Phylogenetic analysis based on the entire VP2 gene amino acid sequence of feline panleukopenia virus (FPV) isolated in this study compared with canine parvovirus and feline panleukopenia virus strains obtained from the GenBank database. A phylogenetic tree was constructed using the MEGA6 program with the neighbor-joining method.

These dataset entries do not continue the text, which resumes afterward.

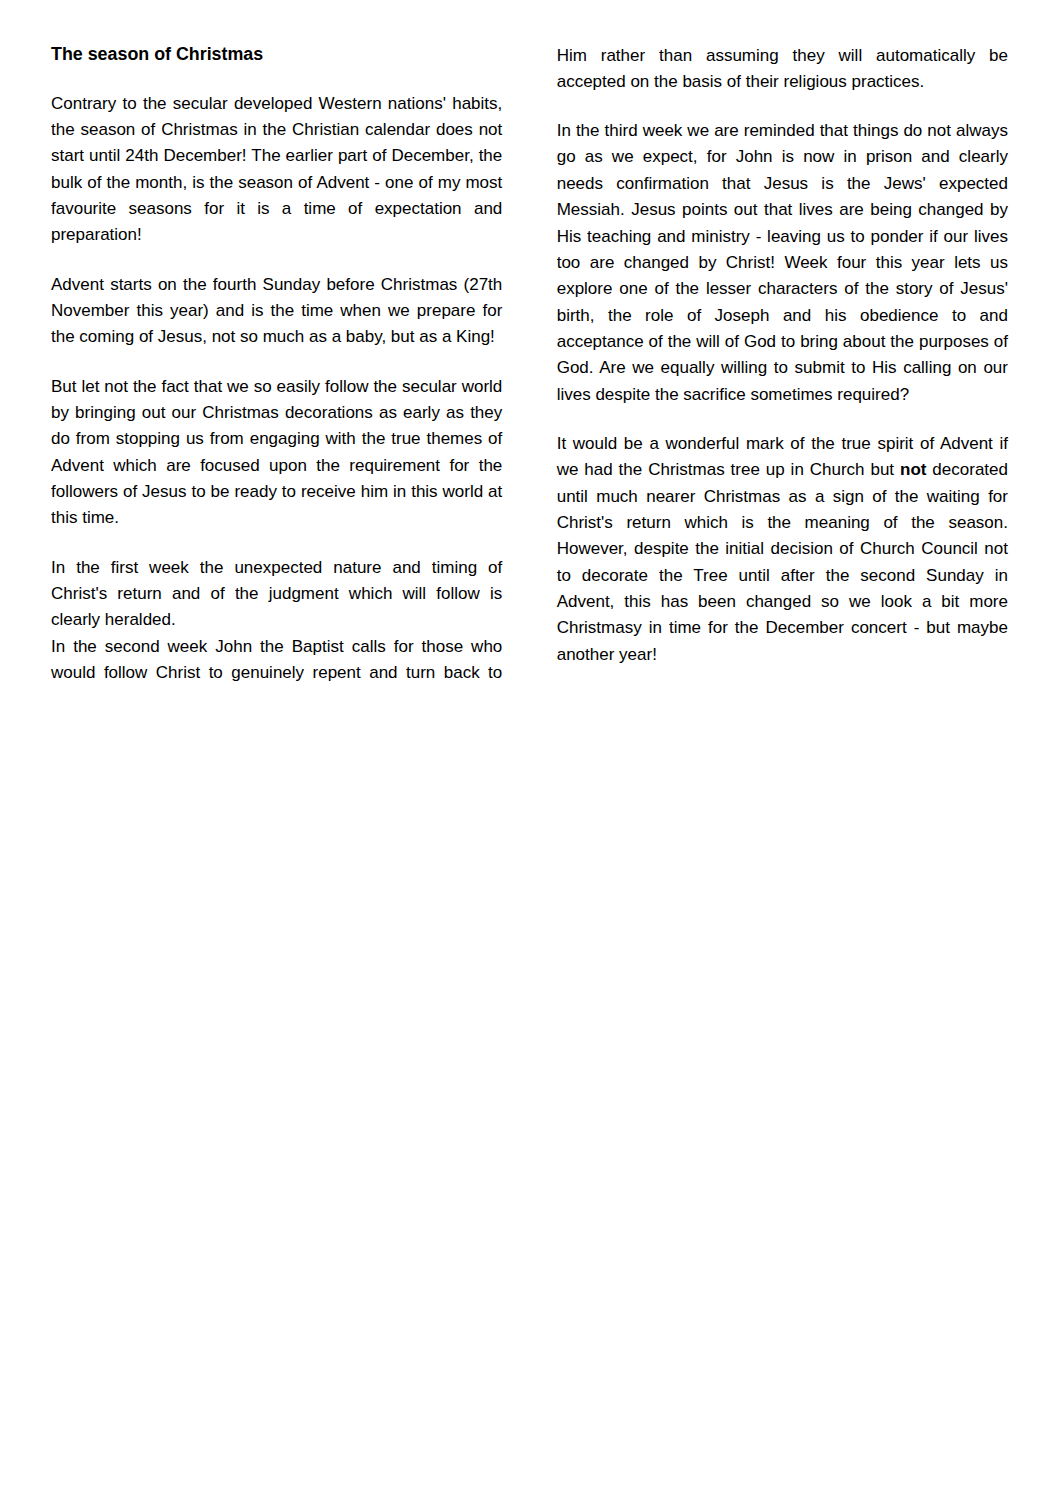The season of Christmas
Contrary to the secular developed Western nations' habits, the season of Christmas in the Christian calendar does not start until 24th December! The earlier part of December, the bulk of the month, is the season of Advent - one of my most favourite seasons for it is a time of expectation and preparation!
Advent starts on the fourth Sunday before Christmas (27th November this year) and is the time when we prepare for the coming of Jesus, not so much as a baby, but as a King!
But let not the fact that we so easily follow the secular world by bringing out our Christmas decorations as early as they do from stopping us from engaging with the true themes of Advent which are focused upon the requirement for the followers of Jesus to be ready to receive him in this world at this time.
In the first week the unexpected nature and timing of Christ's return and of the judgment which will follow is clearly heralded.
In the second week John the Baptist calls for those who would follow Christ to genuinely repent and turn back to Him rather than assuming they will automatically be accepted on the basis of their religious practices.
In the third week we are reminded that things do not always go as we expect, for John is now in prison and clearly needs confirmation that Jesus is the Jews' expected Messiah. Jesus points out that lives are being changed by His teaching and ministry - leaving us to ponder if our lives too are changed by Christ! Week four this year lets us explore one of the lesser characters of the story of Jesus' birth, the role of Joseph and his obedience to and acceptance of the will of God to bring about the purposes of God. Are we equally willing to submit to His calling on our lives despite the sacrifice sometimes required?
It would be a wonderful mark of the true spirit of Advent if we had the Christmas tree up in Church but not decorated until much nearer Christmas as a sign of the waiting for Christ's return which is the meaning of the season. However, despite the initial decision of Church Council not to decorate the Tree until after the second Sunday in Advent, this has been changed so we look a bit more Christmasy in time for the December concert - but maybe another year!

In this study, the fecal sample of the banded linsang was found to be positive for CPV by both screening and PCR analysis. The amino acids of this cloned VP2 at positions 80, 93, 103, 232, 323, 564, and 568 were similar to FPV but not CPV. These results indicated that the banded linsang in this study was infected with FPV. Currently, it is unclear whether the banded linsang is also susceptible to CPV. It is possible that the banded linsang may be infected with CPV, since this virus can infect both canine and feline cells with similar efficiency by binding to both canine and feline transferrin receptors (TfR) [2]. The TFCR gene, which encodes TfR, of carnivore species has up to a 10% difference in DNA sequence, with the changes distributed throughout the gene, including the apical domain region that is associated with parvovirus binding [11]. A single amino acid change or new glycosylation site in the apical domain of TfR, especially at amino acid position 384, may reduce or eliminate both parvovirus binding and infection [8, 11, 12]. If such a change in the TfR of the banded linsang is present, CPV infection may not occur. Whether the absence of CPV infection in the banded linsang is due to a lack of clinical cases or natural resistance to infection remains to be determined. There have been reports of FPV infection in members of the family Viverridae, such as the Asian palm civet (Paradoxurus hermaphrodites) [5] and Formosan gem-faced civets (Paguma larvata taivana) [10]. However, there has been no report of FPV infection in the banded linsang (Prionodon linsang), a member of the family Prionodontidae, which is closely related to the family Viverridae [2]. According to molecular phylogenetics, Prionodontidae has a sister relationship with Viverridae [1]. Thus, the TFCR gene of Prionodontidae might have minimal or no variation from that of the family Viverridae. This might be the reason why the banded linsang can be infected with FPV, as other feliform species have also been infected with FPV. Thus, to the best of our knowledge, this is the first report of FPV infection in the banded linsang (Prionodon linsang), demonstrating that parvoviruses have been continuously expanding their host range. Based on the findings of this study, it is important to undertake effective biosecurity measures and vaccination to prevent interspecies transmission of FPV in the zoo.